Onun haricinde, George Orwell'in Hayvan ciftligini okuyorum bu aralar. Insanlara karsi ayaklanan hayvanlarin hikayesi. Kitap listemin ikinci sirasinda Jared Diamond'un (Guns, Germs, and Steel)Tufek, Mikrop ve Celik'i yer almakta. Umarim zevkle okurum bu kitabi da. Kitabin Turkce versiyonu ile ilgili su bilgiyi buldum:

"Neden Avrupalılar Amerika'yı keşfetti de Amerikalılar Avrupa'yı keşfetmedi?" Bu basit sorunun ardında insanlığın MÖ 11.000'den günümüze tarihi gizli. Fizyoloji profesörü Jared Diamond, Tüfek, Mikrop ve Çelik'te, aklımıza gelmeyen, geldiğinde çocukça bulduğumuz soruların yanıtlarını araştırırken, tarımın başlamasından yazının bulunuşuna, dinlerin ortaya çıkışından imparatorlukların kuruluşuna, tarihin seyrini belirleyen pek çok önemli adımı ayrıntısıyla inceliyor. İnsan toplulukları arasındaki farklılıkların, eşitsizliklerin nedenlerini, temellerine inmeye çalışarak sorguluyor; günümüz dünyasını biçimlendiren etkenlerin izini sürüyor... Biyoloji, jeoloji, arkeoloji, coğrafya gibi değişik bilim dallarından beslenen, "Batılı" koşullanmalardan arınmış, geleceği gösteren bir tarih kitabi."



Yeni yila ozel ve onemli birsey yaparak girmedim. Ama bu yil Christmas biraz ozel gecti. Hangi toplumda yasiyorsak o toplumun tatil donemleri onem kazaniyor. Artik Christmas zamanlarini sevmeye basladim. Tum bayramlar ve kutlamalar, topluca yapildiginda daha anlamli. Tek basima bayram kutlamak ne yazikki sevindiremiyor artik beni:((
Her neyse, bu yil bol bol Christmas sarkisi ogrendim ve soyledim. Bol bol hediye aldim bir cam agacinin altindan. Beni konuk eden aile, geleneksel bir Noel Amerika'da nasil yasanirmis bana gosterdiler.
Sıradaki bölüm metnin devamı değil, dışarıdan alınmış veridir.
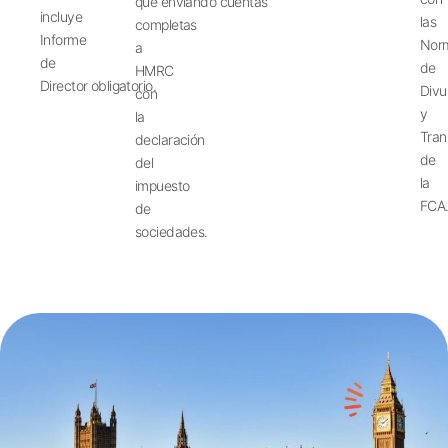
que
enviando
cuentas
incluye
las
completas
Informe
Nor
a
de
de
HMRC
Director
obligatorio
.
Divu
con
y
la
Tran
declaración
de
del
la
impuesto
FCA
de
sociedades.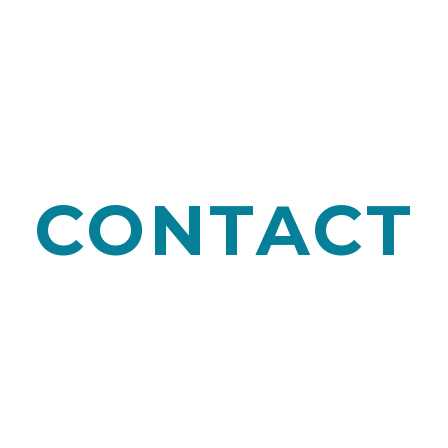
CONTACT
Fotograf makinemi yanima almadigimdan hicbir fotograf cekemedim, yoksa Noel burada ABD'li bir aile tarafindan nasil kutlanir diye bir blog yazisi acabilirdim. Dinledigim sarkilar arasinda, flutle caldigim en basit sarki Rudolp the Red Nose Reindeer. Ben caldim 3 yasindaki evin cocugu da bana eslik etti, epey neseliydi.


Melodisini en sevdigim Christmas sarkisi ise: Little Drummer Boy.


Bunun haricinde uzun zamandir elime almadigim flutumu caliyorum bu aralar bol bol. Bir muzik enstrumani calmanin ne kadar rahatlatici oldugunu tekrar farkediyorum.


Bundan sonraki bir ay benim icin cehennem gibi. Devamli doktora sinavlari ve bir suru konferans ve journal bildirisi yazmakla gececek. Sonrasinda bilincaltimi mutlu etmek icin bol selaleli, bol ormanlik bir yere gitmek istiyorum. Doktora sinavlari yogunlugum gecene kadar duzenli blog yazisi yazamayacagim demek bu. Subat'ta daha bol yazabilmek dilegiyle.

Herkesin yeni yili kutlu olsun. Guzelliklerle dolu bir 10 yil olur umarim.